Auteur : Don Delillo (USA)
Titre : Cosmopolis
Parution : 2005 pour la réédition en poche Babel (VO, 2003)
Considéré comme un des plus brillants écrivains américains contemporains aux côtés des Vollmann, Pynchon, Powers, pour ne citer qu'eux, Don Delillo nous livre avec "Cosmopolis" une oeuvre axée sur notre monde contemporain et notamment sur les dangers que sont les dérives du capitalisme, et l'aliénation urbaine. Cette dernière ayant des résonances ballardiennes.

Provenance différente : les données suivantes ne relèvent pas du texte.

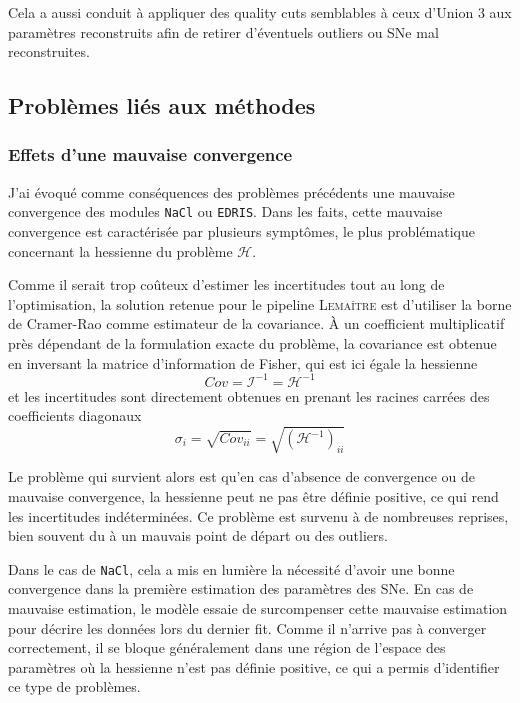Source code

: \documentclass{book}
\def\lemaitre{\textsc{Lemaître}\xspace}
\def\nacl{\texttt{NaCl}\xspace}
\def\edris{\texttt{EDRIS}\xspace}
\let\mcl\mathcal
\begin{document}
Cela a aussi conduit à appliquer des quality cuts semblables à ceux d'Union 3 aux paramètres reconstruits afin de retirer d'éventuels outliers ou SNe mal reconstruites.

\subsection{Problèmes liés aux méthodes}

\subsubsection{Effets d'une mauvaise convergence }

J'ai évoqué comme conséquences des problèmes précédents une mauvaise convergence des modules \nacl ou \edris. Dans les faits, cette mauvaise convergence est caractérisée par plusieurs symptômes, le plus problématique concernant la hessienne du problème $\mcl H$.

Comme il serait trop coûteux d'estimer les incertitudes tout au long de l'optimisation, la solution retenue pour le pipeline \lemaitre est d'utiliser la borne de Cramer-Rao comme estimateur de la covariance. À un coefficient multiplicatif près dépendant de la formulation exacte du problème, la covariance est obtenue en inversant la matrice d'information de Fisher, qui est ici égale la hessienne 
\begin{equation}
	Cov = \mcl I^{-1} = \mcl H^{-1}
\end{equation}
et les incertitudes sont directement obtenues en prenant les racines carrées des coefficients diagonaux
\begin{equation}
	\sigma_i = \sqrt{Cov_{ii}} = \sqrt{(\mcl H^{-1})_{ii}}
\end{equation}

Le problème qui survient alors est qu'en cas d'absence de convergence ou de mauvaise convergence, la hessienne peut ne pas être définie positive, ce qui rend les incertitudes indéterminées. Ce problème est survenu à de nombreuses reprises, bien souvent du à un mauvais point de départ ou des outliers.

Dans le cas de \nacl, cela a mis en lumière la nécessité d'avoir une bonne convergence dans la première estimation des paramètres des SNe. En cas de mauvaise estimation, le modèle essaie de surcompenser cette mauvaise estimation pour décrire les données lors du dernier fit. Comme il n'arrive pas à converger correctement, il se bloque généralement dans une région de l'espace des paramètres où la hessienne n'est pas définie positive, ce qui a permis d'identifier ce type de problèmes.
\end{document}
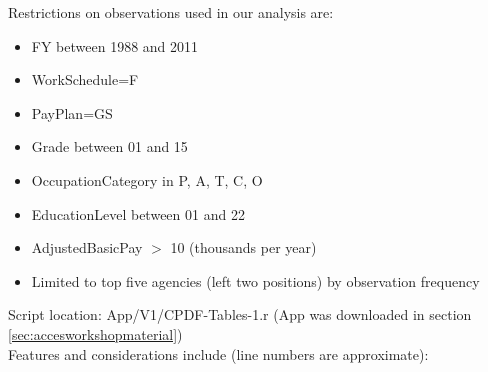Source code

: \documentclass[10pt, letterpaper]{article}
\begin{document}
\begin{spacing}{1.0}
\vspace{4pt}

Restrictions on observations used in our analysis are:

\begin{itemize}[noitemsep]
    \item FY between 1988 and 2011
    \item WorkSchedule=F
    \item PayPlan=GS
    \item Grade between 01 and 15
    \item OccupationCategory in {P, A, T, C, O}
    \item EducationLevel between 01 and 22
    \item AdjustedBasicPay $>$ 10 (thousands per year)
    \item Limited to top five agencies (left two positions) by observation frequency
\end{itemize}

Script location:  App/V1/CPDF-Tables-1.r (App was downloaded in section \ref{sec:accesworkshopmaterial})\\

Features and considerations include (line numbers are approximate):


\end{spacing}
\end{document}
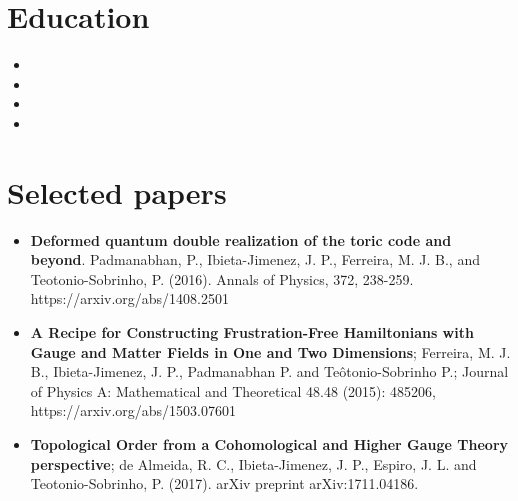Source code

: \documentclass[11pt,a4paper,sans]{moderncv}        %
\begin{document}
\section{Education}

\vspace{3pt}

\begin{itemize}

\item{}  %

\vspace{1pt}

\item{}

\vspace{1pt}

\item{}

\vspace{1pt}


\item{}  %


\end{itemize}
\section{Selected papers}

\vspace{3pt}

\begin{itemize}
\item \textbf{Deformed quantum double realization of the toric code and beyond}. Padmanabhan, P., Ibieta-Jimenez, J. P., Ferreira, M. J. B., and Teotonio-Sobrinho, P. (2016). Annals of Physics, 372, 238-259. https://arxiv.org/abs/1408.2501
\vspace{1pt}
\item \textbf{A Recipe for Constructing Frustration-Free Hamiltonians with Gauge and Matter Fields in One and Two Dimensions}; Ferreira, M. J. B., Ibieta-Jimenez, J. P., Padmanabhan P.  and  Teôtonio-Sobrinho P.; Journal of Physics A: Mathematical and Theoretical 48.48 (2015): 485206, https://arxiv.org/abs/1503.07601
\vspace{1pt}
\item \textbf{Topological Order from a Cohomological and Higher Gauge Theory perspective}; de Almeida, R. C., Ibieta-Jimenez, J. P., Espiro, J. L. and Teotonio-Sobrinho, P. (2017). arXiv preprint arXiv:1711.04186.
\end{itemize}
\end{document}
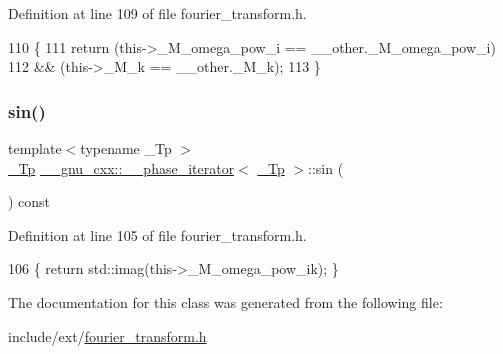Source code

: Definition at line 109 of file fourier\+\_\+transform.\+h.


\begin{DoxyCode}
110       \{
111         \textcolor{keywordflow}{return} (this->\_M\_omega\_pow\_i == \_\_other.\_M\_omega\_pow\_i)
112             && (this->\_M\_k == \_\_other.\_M\_k);
113       \}
\end{DoxyCode}
\mbox{\label{class____gnu__cxx_1_1____phase__iterator_aaf464df540423bc4d451ca55a93bd9d7}} 
\subsubsection{\texorpdfstring{sin()}{sin()}}
{\footnotesize\ttfamily template$<$typename \+\_\+\+Tp $>$ \\
\hyperlink{namespace____gnu__cxx_a3b19a9c800ca194374ef9172290f7d79}{\+\_\+\+Tp} \hyperlink{class____gnu__cxx_1_1____phase__iterator}{\+\_\+\+\_\+gnu\+\_\+cxx\+::\+\_\+\+\_\+phase\+\_\+iterator}$<$ \hyperlink{namespace____gnu__cxx_a3b19a9c800ca194374ef9172290f7d79}{\+\_\+\+Tp} $>$\+::sin (\begin{DoxyParamCaption}{ }\end{DoxyParamCaption}) const\hspace{0.3cm}{\ttfamily [inline]}}



Definition at line 105 of file fourier\+\_\+transform.\+h.


\begin{DoxyCode}
106       \{ \textcolor{keywordflow}{return} std::imag(this->\_M\_omega\_pow\_ik); \}
\end{DoxyCode}


The documentation for this class was generated from the following file\+:\begin{DoxyCompactItemize}
\item 
include/ext/\hyperlink{fourier__transform_8h}{fourier\+\_\+transform.\+h}\end{DoxyCompactItemize}
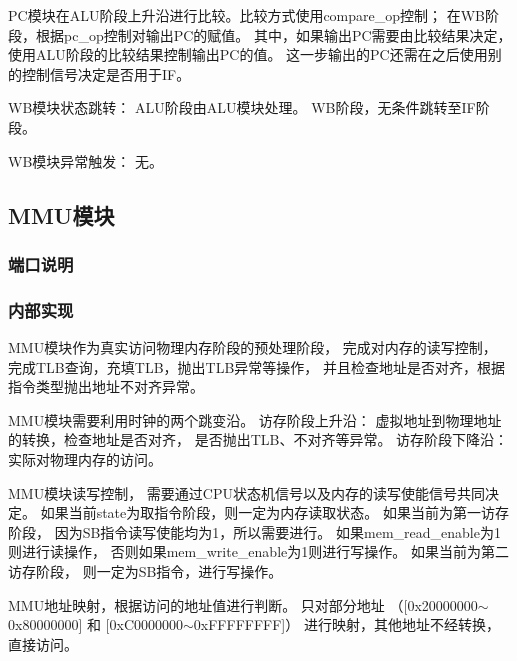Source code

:             PC模块在ALU阶段上升沿进行比较。比较方式使用compare\_op控制；%
            在WB阶段，根据pc\_op控制对输出PC的赋值。%
            其中，如果输出PC需要由比较结果决定，%
            使用ALU阶段的比较结果控制输出PC的值。%
            这一步输出的PC还需在之后使用别的控制信号决定是否用于IF。

            WB模块状态跳转：%
	        ALU阶段由ALU模块处理。%
	        WB阶段，无条件跳转至IF阶段。

            WB模块异常触发：%
	        无。

    \subsection{MMU模块}
        \subsubsection{端口说明}
            
        \subsubsection{内部实现}
            MMU模块作为真实访问物理内存阶段的预处理阶段，%
            完成对内存的读写控制，%
            完成TLB查询，充填TLB，抛出TLB异常等操作，%
            并且检查地址是否对齐，根据指令类型抛出地址不对齐异常。
            
            MMU模块需要利用时钟的两个跳变沿。%
            访存阶段上升沿：%
                虚拟地址到物理地址的转换，检查地址是否对齐，%
                是否抛出TLB、不对齐等异常。%
            访存阶段下降沿：%
                实际对物理内存的访问。%
            
            MMU模块读写控制，%
            需要通过CPU状态机信号以及内存的读写使能信号共同决定。%
                如果当前state为取指令阶段，则一定为内存读取状态。%
                如果当前为第一访存阶段，%
                    因为SB指令读写使能均为1，所以需要进行。%
                    如果mem\_read\_enable为1则进行读操作，%
                    否则如果mem\_write\_enable为1则进行写操作。%
                如果当前为第二访存阶段，%
                    则一定为SB指令，进行写操作。%
            
            MMU地址映射，根据访问的地址值进行判断。%
            只对部分地址%
            （[0x20000000$\sim$0x80000000]%
            和%
            [0xC0000000$\sim$0xFFFFFFFF]）%
            进行映射，其他地址不经转换，直接访问。%
            
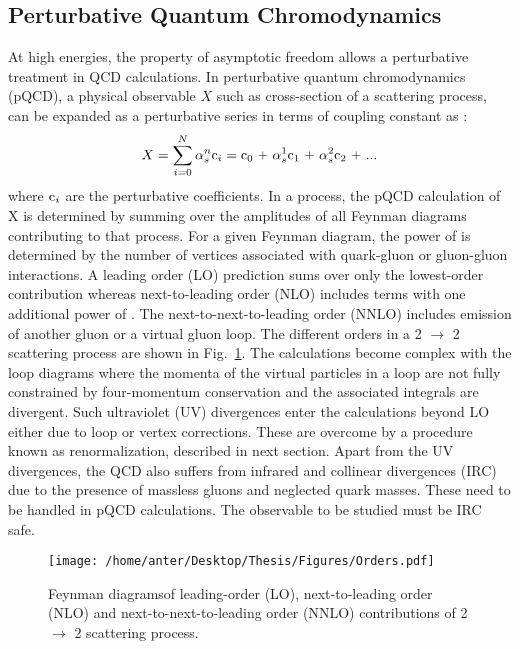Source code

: \subsection{Perturbative Quantum Chromodynamics}
At high energies, the property of asymptotic freedom allows a perturbative treatment in QCD calculations. In perturbative quantum chromodynamics (pQCD), a physical observable $X$ such as cross-section of a scattering process, can be expanded as a perturbative series in terms of coupling constant \alps as : 
\begin{equation}
\label{eq:pertur}
X = \sum\limits_{i=0}^{N} \alpha^n_s {\rm c}_i = {\rm c}_0~\plus \alpha^1_s {\rm c}_1~\plus \alpha^2_s {\rm c}_2~\plus ...
\end{equation} 
where ${\rm c}_i$ are the perturbative coefficients. In a process, the pQCD calculation of X is determined by summing over the amplitudes of all Feynman diagrams contributing to that process. For a given Feynman diagram, the power of \alps is determined by the number of vertices associated with quark-gluon or gluon-gluon interactions. A leading order (LO) prediction sums over only the lowest-order contribution whereas next-to-leading order (NLO) includes terms with one additional power of \alps. The next-to-next-to-leading order (NNLO) includes emission of another gluon or a virtual gluon loop. The different orders in a 2 $\rightarrow$ 2 scattering process are shown in Fig.~\ref{fig:orders}. The calculations become complex with the loop diagrams where the momenta of the virtual particles in a loop are not fully constrained by four-momentum conservation and the associated integrals are divergent. Such ultraviolet (UV) divergences enter the calculations beyond LO either due to loop or vertex corrections. These are overcome by a procedure known as renormalization, described in next section. Apart from the UV divergences, the QCD also suffers from infrared and collinear divergences (IRC) due to the presence of massless gluons and neglected quark masses. These need to be handled in pQCD calculations. The observable to be studied must be IRC safe. 

\begin{figure}[!h]
\begin{center}
\vspace*{2mm}
\hspace*{-8mm}
\texttt{[image: /home/anter/Desktop/Thesis/Figures/Orders.pdf]}\\
\vspace*{4mm}
\caption[Feynman diagrams of leading-order (LO), next-to-leading order (NLO) and next-to-next-to-leading order (NNLO) processes in quantum chromodynamics.]{Feynman diagrams\footnotemark of leading-order (LO), next-to-leading order (NLO) and next-to-next-to-leading order (NNLO) contributions of 2 $\rightarrow$ 2 scattering process.}%
\label{fig:orders}
\end{center}
\end{figure}

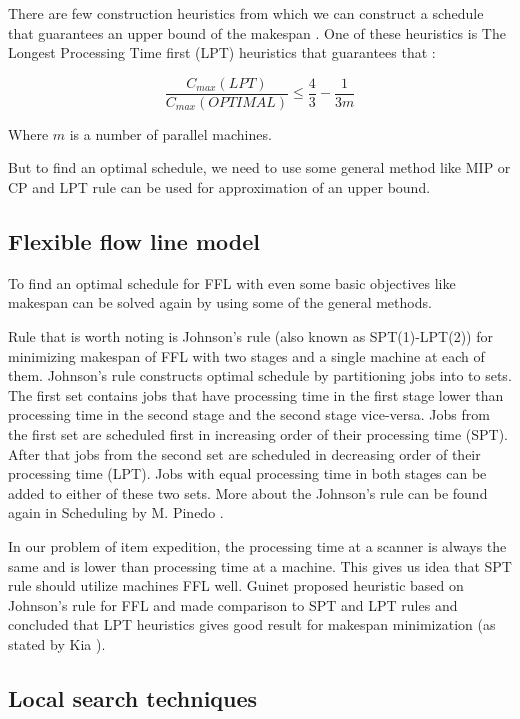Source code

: \documentclass{ctuthesis}
\begin{document}
There are few construction heuristics from which we can construct a schedule that guarantees an upper bound of the makespan \cite{gram}. One of these heuristics is The Longest Processing Time first (LPT) heuristics \cite{pinedo} that guarantees that \cite{gram1969}:

\begin{equation}
\dfrac{C_{max}(LPT)}{C_{max}(OPTIMAL)} \leq \dfrac{4}{3} - \dfrac{1}{3m}
\end{equation}

Where $m$ is a number of parallel machines.

But to find an optimal schedule, we need to use some general method like MIP or CP and LPT rule can be used for approximation of an upper bound.

\subsection{Flexible flow line model}

To find an optimal schedule for FFL with even some basic objectives like makespan can be solved again by using some of the general methods. 

Rule that is worth noting is Johnson's rule (also known as SPT(1)-LPT(2)) for minimizing makespan of FFL with two stages and a single machine at each of them. Johnson's rule constructs optimal schedule by partitioning jobs into to sets. The first set contains jobs that have processing time in the first stage lower than processing time in the second stage and the second stage vice-versa. Jobs from the first set are scheduled first in increasing order of their processing time (SPT). After that jobs from the second set are scheduled in decreasing order of their processing time (LPT). Jobs with equal processing time in both stages can be added to either of these two sets. More about the Johnson's rule can be found again in Scheduling by M. Pinedo \cite{pinedo}.

In our problem of item expedition, the processing time at a scanner is always the same and is lower than processing time at a machine. This gives us idea that SPT rule should utilize machines FFL well. Guinet \cite{guinet} proposed heuristic based on Johnson's rule for FFL and made comparison to SPT and LPT rules and concluded that LPT heuristics gives good result for makespan minimization (as stated by Kia \cite{kia}).

\subsection{Local search techniques}
\end{document}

Eric Michael Parker (28 ans) n'a, à proprement parlé, pas de soucis financiers. Riche, prédateur sans remords, attiré par l'appât du gain, les flux d'informations n'ont aucun secret pour lui. A bord de sa limousine blanche dans laquelle il vit la plupart de ses journées (y'en a qui s'éclatent), sillonnant les rues de New-York, il a en permanence sous les yeux des tas d'écrans, un garde du corps, et la visite quotidienne de maîtresses. Bien que marié, Eric ne voit jamais sa femme, aime lui mentir et la tromper. Chaque jour, un médecin vient tâter sa prostate dans l'automobile. Sur le chemin le conduisant chez son coiffeur, plusieurs évènements perturbent la circulation : une manifestation d'anarchistes dans laquelle un homme s'immole par le feu (pour montrer à quel point il est sérieux), les obsèques d'un rappeur, ou encore un assassin entarteur. Par ailleurs, Eric se fie à un rapport qui prévoit la baisse du yen, or dans les heures qui suivent, l'effet inverse se produit, et son argent fond comme neige au soleil...
En cette année 2000, le cybercapitalisme règne sur New-York. Le concept englobe un espace géographique autrement plus large, cependant, par commodité, nous nous en tiendrons au lieu du récit. Dans cette cosmopolis, littéralement "cité du monde" (cosmo = grec ancien "Kosmos" qui signifie Monde, Univers ; Polis = grec ancien "Polis" qui signifie Cité), les centres financiers poussent comme des champignons, autant de tours de verre "tellement ordinaires et monotones, hautes, transparentes, abstraites" qui accentuent la déshumanisation de la ville. La circulation, fréquemment obstruée par des bouchons, s'accompagne des concerts de klaxons, dans un vacarme qui participe à l'aliénation urbaine. Les prestigieuses limousines sont quant-à-elle comparées à un "vertigineux objet mutant".
Le livre traite aussi de la prolifération du langage numérique, par la présence outrancière d'écrans aux flux d'informations continus, "leur donnant une dimension sacrée en des rituels tout bonnement illisibles". C'est bien là "qu'était l'élan de la biosphère".
Delillo évoque, par quelques touches, l'idée d'une immortalité selon laquelle l'être humain serait absorbé dans les flux de l'information. En effet, notre enveloppe corporelle, périssable par essence, destinée à devenir de la poussière, freine cette ambition. C'est pourquoi l'objectif consisterait à aller au-delà du corps, en immergeant notre cerveau sur un disque. La "transcription du système nerveux en mémoire numérique" serait une avancée déterminante pour le cybercapitalisme. Mais le personnage a conscience des limites de cette entreprise, puisque cela signifierait la perte de notre idiosyncrasie, de nos séquelles corporelles et psychologiques, et ainsi de suite.
Pour finir, ce roman est la chute d'un individu, bouffé par le système, car "l'extension logique des affaires, c'est le meurtre".
Assurément un ton en dessous de " Les noms", "Cosmopolis" n'en demeure pas moins intéressant à lire pour les questions qu'il aborde et sa vision pessimiste d'un monde ravagé par l'argent. Une porte d'entrée honorable donc, dans la prolifique bibliographie de ce formidable auteur.